Barang milik negara yang berasal dari APBN atau perolehan lainnya yang sah berada di bawah pengurusan atau penguasaan kementerian/lembaga negara, lembaga pemerintah non kementerian, serta unit-unit dalam lingkungannya yang terdapat baik di dalam maupun di luar negeri. Dengan jangkauan yang tersebar dan luas serta jumlah yang sangat banyak maka kekayaan negara harus dikelola/dilaksanakan dengan memperhatikan asas-asas sebagaimana diatur dalam Peraturan Presiden Nomor 6 Tahun 2006 tentang Pengelolaan Barang Milik Negara/Daerah (BMN/D) dengan menganut asas fungsional, kepastian hukum, transparansi (keterbukaan), efisiensi akuntabilitas publik, dan kepastian nilai.

Berdasarkan Peraturan Pemerintah Nomor 6 Tahun 2006, dan Peraturan Menteri Keuangan RI No. 96/PMK.06/2007 tentang Tata Cara Pelaksanaan Penggunaan, Pemanfaatan, Penghapusan, dan pemindahtanganan Barang Milik Negara, dikatakan bahwa proses pengelolaan BMN seperti halnya siklus logistik diawali dari Perencanaan kebutuhan dan penganggaran, Pengadaan, Penggunaan, Pemanfaatan, Pengamanan dan Pemeliharaan, Penilaian, Penghapusan, Pemindahtanganan, Penatausahaan, Pengawasan dan pengendalian BMN, dimana dalam pengelolaannya harus terorganisir dengan baik sejak dari perencanaan kebutuhan sampai pengawasan dan pengendalian sehingga dapat terlihat dengan jelas siapa-siapa yang bertanggung jawab atas keberadaan dan penggunaan kekayaan negara tersebut.

********************

PEKERJAAN YANG DIMINTA >> Mohon sebutkan semua tata cara pelaksanaan yang tercantum dalam judul Peraturan Menteri Keuangan RI No. 96/PMK.06/2007 pada kutipan tentang pengelolaan barang milik negara.

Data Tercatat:
********************

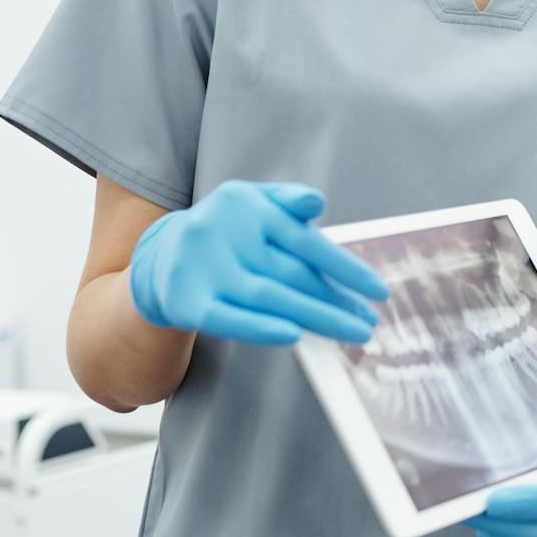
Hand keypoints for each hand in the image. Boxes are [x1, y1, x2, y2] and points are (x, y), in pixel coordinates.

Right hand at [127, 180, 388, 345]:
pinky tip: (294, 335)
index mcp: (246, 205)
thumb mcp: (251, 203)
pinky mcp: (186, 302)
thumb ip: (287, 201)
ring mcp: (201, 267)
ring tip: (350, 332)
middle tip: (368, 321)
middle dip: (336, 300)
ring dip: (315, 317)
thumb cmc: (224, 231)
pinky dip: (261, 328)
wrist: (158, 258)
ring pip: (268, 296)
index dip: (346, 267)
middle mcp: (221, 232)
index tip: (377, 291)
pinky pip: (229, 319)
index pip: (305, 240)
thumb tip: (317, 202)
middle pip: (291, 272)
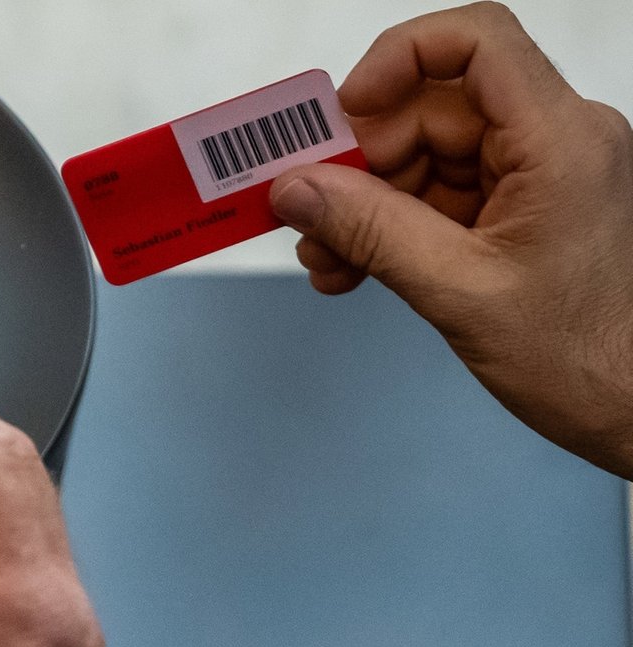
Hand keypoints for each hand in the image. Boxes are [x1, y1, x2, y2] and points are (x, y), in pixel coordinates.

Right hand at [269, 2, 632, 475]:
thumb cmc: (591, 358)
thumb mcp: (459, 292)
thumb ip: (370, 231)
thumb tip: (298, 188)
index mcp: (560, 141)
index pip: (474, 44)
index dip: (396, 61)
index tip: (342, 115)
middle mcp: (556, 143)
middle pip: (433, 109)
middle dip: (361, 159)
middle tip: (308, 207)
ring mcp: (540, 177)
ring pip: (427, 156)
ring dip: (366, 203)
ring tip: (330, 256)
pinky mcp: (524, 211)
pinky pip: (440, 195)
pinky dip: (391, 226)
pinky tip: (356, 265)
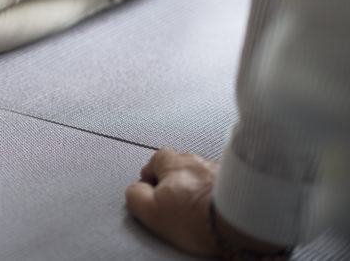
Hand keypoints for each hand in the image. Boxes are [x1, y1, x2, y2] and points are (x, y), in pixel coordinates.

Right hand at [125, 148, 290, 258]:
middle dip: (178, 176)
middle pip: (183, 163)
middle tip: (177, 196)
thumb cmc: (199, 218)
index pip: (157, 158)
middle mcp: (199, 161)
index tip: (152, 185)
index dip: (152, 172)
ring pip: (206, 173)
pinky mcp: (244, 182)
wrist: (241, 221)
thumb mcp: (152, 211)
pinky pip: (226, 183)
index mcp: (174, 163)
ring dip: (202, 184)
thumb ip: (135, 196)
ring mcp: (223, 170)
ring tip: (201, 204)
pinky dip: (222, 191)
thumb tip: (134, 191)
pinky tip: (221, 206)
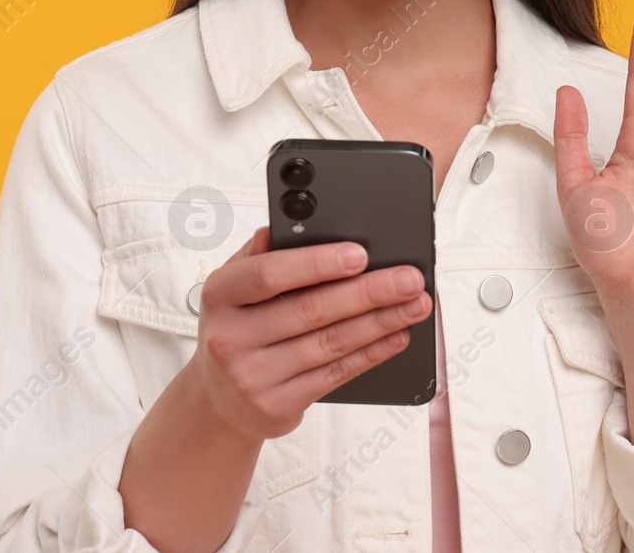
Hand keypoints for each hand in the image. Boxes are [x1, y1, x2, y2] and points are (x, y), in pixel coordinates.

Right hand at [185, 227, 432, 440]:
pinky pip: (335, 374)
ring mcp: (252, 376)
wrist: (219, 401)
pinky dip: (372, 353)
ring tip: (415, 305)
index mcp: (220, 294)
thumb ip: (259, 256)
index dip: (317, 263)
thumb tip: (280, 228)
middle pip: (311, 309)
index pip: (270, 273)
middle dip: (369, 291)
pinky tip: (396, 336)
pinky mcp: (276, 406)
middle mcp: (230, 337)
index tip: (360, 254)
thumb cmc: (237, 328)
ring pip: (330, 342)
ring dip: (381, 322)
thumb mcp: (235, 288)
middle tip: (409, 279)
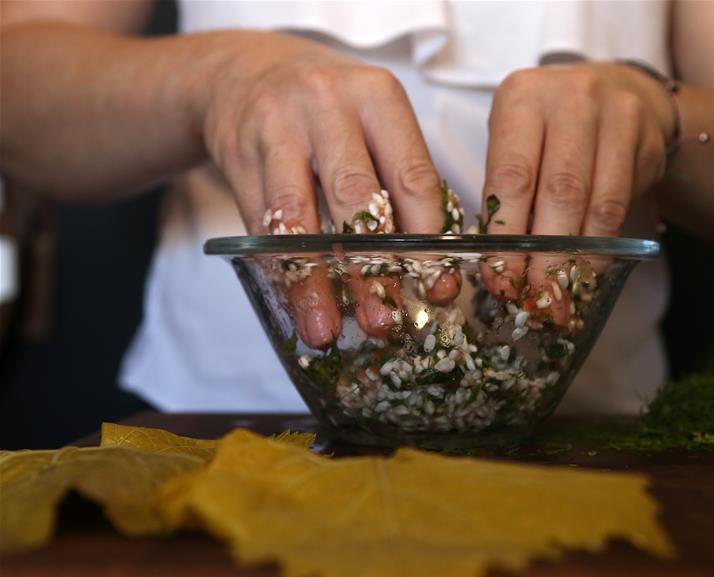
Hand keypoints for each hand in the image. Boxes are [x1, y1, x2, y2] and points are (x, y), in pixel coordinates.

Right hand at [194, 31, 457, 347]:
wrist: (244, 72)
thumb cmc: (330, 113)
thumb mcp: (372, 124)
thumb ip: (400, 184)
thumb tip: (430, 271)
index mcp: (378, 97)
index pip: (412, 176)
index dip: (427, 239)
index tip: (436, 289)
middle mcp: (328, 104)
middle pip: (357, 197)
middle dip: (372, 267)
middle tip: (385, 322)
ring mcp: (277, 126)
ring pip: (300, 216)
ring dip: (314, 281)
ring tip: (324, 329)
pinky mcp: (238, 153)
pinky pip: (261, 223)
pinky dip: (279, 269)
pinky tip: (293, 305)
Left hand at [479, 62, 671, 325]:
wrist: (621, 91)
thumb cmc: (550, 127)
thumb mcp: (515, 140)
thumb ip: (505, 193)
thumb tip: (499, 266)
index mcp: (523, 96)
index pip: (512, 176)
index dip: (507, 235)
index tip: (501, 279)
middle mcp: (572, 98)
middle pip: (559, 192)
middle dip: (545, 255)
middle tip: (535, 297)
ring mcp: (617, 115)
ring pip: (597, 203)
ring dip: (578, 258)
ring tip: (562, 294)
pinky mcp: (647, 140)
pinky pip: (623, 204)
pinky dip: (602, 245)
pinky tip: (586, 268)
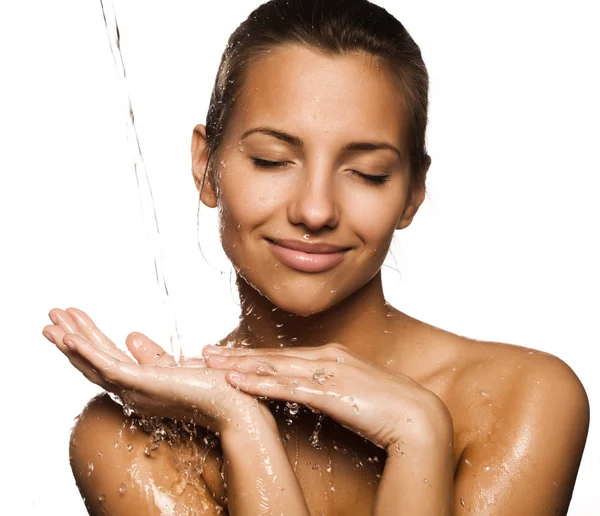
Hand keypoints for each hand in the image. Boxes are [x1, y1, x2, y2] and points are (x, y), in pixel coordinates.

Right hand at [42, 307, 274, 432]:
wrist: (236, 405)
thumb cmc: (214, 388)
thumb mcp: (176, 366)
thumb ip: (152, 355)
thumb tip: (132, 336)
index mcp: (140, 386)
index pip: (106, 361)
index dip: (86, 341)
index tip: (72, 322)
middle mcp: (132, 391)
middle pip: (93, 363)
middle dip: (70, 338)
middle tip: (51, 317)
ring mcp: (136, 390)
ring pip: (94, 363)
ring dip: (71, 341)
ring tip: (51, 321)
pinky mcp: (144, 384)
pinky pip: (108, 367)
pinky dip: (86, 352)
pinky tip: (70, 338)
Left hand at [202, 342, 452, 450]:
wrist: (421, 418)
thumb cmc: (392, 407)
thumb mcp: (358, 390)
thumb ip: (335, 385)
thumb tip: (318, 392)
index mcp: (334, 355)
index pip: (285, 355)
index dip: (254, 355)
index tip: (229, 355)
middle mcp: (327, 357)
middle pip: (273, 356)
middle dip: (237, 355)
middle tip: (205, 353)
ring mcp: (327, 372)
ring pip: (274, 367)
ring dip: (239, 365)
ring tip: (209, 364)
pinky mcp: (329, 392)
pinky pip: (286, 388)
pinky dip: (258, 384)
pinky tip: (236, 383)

********************

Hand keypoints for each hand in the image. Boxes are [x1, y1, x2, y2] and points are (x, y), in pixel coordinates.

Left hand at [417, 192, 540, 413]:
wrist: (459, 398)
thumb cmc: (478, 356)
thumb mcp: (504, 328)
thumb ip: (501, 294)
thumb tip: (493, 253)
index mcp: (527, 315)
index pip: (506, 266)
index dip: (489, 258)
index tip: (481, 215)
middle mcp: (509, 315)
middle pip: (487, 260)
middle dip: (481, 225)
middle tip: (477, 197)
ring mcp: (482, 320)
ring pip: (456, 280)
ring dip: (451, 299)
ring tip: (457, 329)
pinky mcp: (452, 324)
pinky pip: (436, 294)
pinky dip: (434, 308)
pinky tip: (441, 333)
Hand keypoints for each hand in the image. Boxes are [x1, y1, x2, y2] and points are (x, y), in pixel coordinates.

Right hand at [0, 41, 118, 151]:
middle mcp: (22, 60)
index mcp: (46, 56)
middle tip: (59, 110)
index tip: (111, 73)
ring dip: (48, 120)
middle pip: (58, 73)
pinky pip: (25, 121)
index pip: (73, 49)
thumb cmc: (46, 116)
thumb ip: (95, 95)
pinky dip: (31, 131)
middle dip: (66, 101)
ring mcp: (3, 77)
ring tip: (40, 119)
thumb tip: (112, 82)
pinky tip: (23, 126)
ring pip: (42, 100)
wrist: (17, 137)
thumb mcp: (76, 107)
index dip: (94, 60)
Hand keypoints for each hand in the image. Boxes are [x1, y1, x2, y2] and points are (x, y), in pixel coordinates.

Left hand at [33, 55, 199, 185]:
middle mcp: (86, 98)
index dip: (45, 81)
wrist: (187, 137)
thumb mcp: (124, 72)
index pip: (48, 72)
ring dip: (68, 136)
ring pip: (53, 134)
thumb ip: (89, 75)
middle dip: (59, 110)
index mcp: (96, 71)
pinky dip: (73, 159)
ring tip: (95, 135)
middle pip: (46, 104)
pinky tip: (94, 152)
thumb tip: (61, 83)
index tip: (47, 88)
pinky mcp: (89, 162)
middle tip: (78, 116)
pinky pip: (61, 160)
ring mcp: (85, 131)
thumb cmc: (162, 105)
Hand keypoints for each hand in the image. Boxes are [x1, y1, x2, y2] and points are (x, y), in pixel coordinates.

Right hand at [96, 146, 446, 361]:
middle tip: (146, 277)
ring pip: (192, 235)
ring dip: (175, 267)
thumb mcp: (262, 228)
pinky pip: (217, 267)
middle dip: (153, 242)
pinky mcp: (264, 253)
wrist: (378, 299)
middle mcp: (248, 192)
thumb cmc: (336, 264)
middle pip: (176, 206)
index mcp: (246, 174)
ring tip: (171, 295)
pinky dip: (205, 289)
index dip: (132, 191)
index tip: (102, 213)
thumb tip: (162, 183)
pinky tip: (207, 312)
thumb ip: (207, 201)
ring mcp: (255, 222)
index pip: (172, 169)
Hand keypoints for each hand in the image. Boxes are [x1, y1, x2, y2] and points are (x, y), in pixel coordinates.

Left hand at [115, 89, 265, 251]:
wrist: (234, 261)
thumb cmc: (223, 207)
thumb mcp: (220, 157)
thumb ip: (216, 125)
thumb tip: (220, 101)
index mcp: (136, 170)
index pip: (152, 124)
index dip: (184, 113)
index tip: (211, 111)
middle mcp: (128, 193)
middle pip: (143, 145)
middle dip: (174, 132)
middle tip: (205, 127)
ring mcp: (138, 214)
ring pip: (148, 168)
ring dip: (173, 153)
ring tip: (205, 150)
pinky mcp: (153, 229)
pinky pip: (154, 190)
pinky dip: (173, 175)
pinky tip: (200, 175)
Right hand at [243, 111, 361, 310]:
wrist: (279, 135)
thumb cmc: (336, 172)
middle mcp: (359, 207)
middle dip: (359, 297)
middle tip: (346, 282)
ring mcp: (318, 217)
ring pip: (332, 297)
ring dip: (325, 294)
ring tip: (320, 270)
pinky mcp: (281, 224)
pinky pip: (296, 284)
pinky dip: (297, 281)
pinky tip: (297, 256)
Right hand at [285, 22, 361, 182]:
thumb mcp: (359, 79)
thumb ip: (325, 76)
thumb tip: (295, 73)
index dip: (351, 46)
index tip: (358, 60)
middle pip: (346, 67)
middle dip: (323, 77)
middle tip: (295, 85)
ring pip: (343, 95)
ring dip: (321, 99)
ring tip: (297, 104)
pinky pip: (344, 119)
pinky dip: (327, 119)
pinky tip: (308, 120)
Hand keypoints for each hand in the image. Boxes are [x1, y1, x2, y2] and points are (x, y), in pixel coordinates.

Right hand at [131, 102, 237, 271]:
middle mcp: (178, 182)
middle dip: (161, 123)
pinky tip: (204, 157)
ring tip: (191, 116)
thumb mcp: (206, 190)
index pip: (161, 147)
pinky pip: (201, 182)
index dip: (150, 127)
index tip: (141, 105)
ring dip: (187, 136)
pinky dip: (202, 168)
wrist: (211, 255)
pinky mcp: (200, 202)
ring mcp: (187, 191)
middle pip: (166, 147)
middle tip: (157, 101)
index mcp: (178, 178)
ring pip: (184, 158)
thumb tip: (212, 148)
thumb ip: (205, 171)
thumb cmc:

********************

HASIL TUGAS >> Penggunaan, Pemanfaatan, Penghapusan, dan pemindahtanganan Barang Milik Negara.